PAGE:
──────────

T11/377Consider the sequence $(u_n)(n = 1,2,...)$ given by the following recursive formula
$u_1 = u_2 = 1;u_{n + 1} = 4u_n - 5u_{n - 1}$ for all $n \geq 2$
Prove that $lim_{n \to + infty}(\frac {u_n}{a^n})$ for all real number $a > \sqrt {5}$
T7/377 Let $D$ and $E$ be two points on the side $BC$ of triangle $ABC$ such that $\frac {BD}{CD} = 2\frac {CE}{BE}$
The circumcircle of $ADE$ meets $AB$ and $AC$ at $M$ and $N$ ,respectively.
Prove that regardless of the positions of the points $D$ and $E$ on $BC$ ,the centroid of the triangle $AMN$ lies on a fixed line
T9/377 Determine all trple of real numbers $x;y;z$ such that
$x^6 + y^6 + z^6 - 6(x^4 + y^4 + z^4) + 10(x^2 + y^2 + z^2) - 2(x^3y + y^3z + z^3x) + 6(xy + yz + xz) = 0$
T12/377 Choose three points $A_1,B_1,C_1$ on three sides of a triangle ( $A_1 \in BC;B_1 \in CA;C_1 \in AB$ ) such that $AA_1,BB_1,CC_1$ meet at a common point.Again,choose three points on the sides of triangle ( $A_2 \in B_1C_1;B_2 \in C_1A_1;C_2 \in A_1B_1$ )

──────────

(Stored items)
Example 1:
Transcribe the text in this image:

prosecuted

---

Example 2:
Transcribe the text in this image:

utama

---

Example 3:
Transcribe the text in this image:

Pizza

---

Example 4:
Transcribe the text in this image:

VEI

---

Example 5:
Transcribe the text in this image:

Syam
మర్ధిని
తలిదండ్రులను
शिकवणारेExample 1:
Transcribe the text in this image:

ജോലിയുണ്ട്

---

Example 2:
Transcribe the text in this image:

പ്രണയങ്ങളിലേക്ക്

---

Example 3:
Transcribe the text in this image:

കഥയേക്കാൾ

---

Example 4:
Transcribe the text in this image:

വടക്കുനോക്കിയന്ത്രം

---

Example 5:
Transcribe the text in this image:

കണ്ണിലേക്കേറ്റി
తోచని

──────────

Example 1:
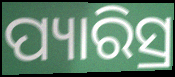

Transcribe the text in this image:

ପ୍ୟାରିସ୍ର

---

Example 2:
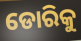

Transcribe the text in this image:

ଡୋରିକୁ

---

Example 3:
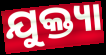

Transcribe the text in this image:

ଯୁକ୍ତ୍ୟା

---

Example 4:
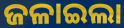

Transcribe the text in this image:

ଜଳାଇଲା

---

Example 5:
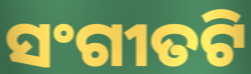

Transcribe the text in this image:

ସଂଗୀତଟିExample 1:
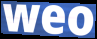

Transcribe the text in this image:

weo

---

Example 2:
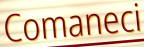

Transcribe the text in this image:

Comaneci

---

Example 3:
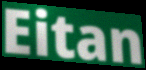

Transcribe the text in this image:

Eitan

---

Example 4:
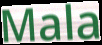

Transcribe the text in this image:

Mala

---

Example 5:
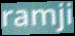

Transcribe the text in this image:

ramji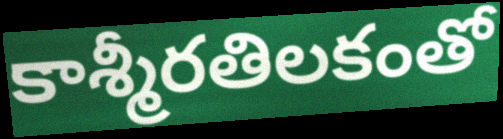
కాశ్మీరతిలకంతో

──────────

PROBLEMS TO SOLVE:
1. How would you restate the paragraph of the problem list beginning "T7/377 Let $D$ and $E$" as a brief list that keeps its main facts?
2. Can you reproduce everything in the problem list from "Prove that regardless" down to "C_1A_1;C_2 \in A_1B_1$ )", swapping "centroid" for "circumcenter"?

RESPONSE LIST:
1.
Problem T7/377:
- In triangle $ABC$, points $D$ and $E$ lie on side $BC$ with $\frac{BD}{CD} = 2\frac{CE}{BE}$.
- The circumcircle of $ADE$ meets $AB$ at $M$ and $AC$ at $N$.
- The task is to prove that, wherever $D$ and $E$ lie on $BC$, the centroid of triangle $AMN$ lies on a fixed line.

2.
Prove that regardless of the positions of the points $D$ and $E$ on $BC$ ,the circumcenter of the triangle $AMN$ lies on a fixed line
T9/377 Determine all trple of real numbers $x;y;z$ such that
$x^6 + y^6 + z^6 - 6(x^4 + y^4 + z^4) + 10(x^2 + y^2 + z^2) - 2(x^3y + y^3z + z^3x) + 6(xy + yz + xz) = 0$
T12/377 Choose three points $A_1,B_1,C_1$ on three sides of a triangle ( $A_1 \in BC;B_1 \in CA;C_1 \in AB$ ) such that $AA_1,BB_1,CC_1$ meet at a common point.Again,choose three points on the sides of triangle ( $A_2 \in B_1C_1;B_2 \in C_1A_1;C_2 \in A_1B_1$ )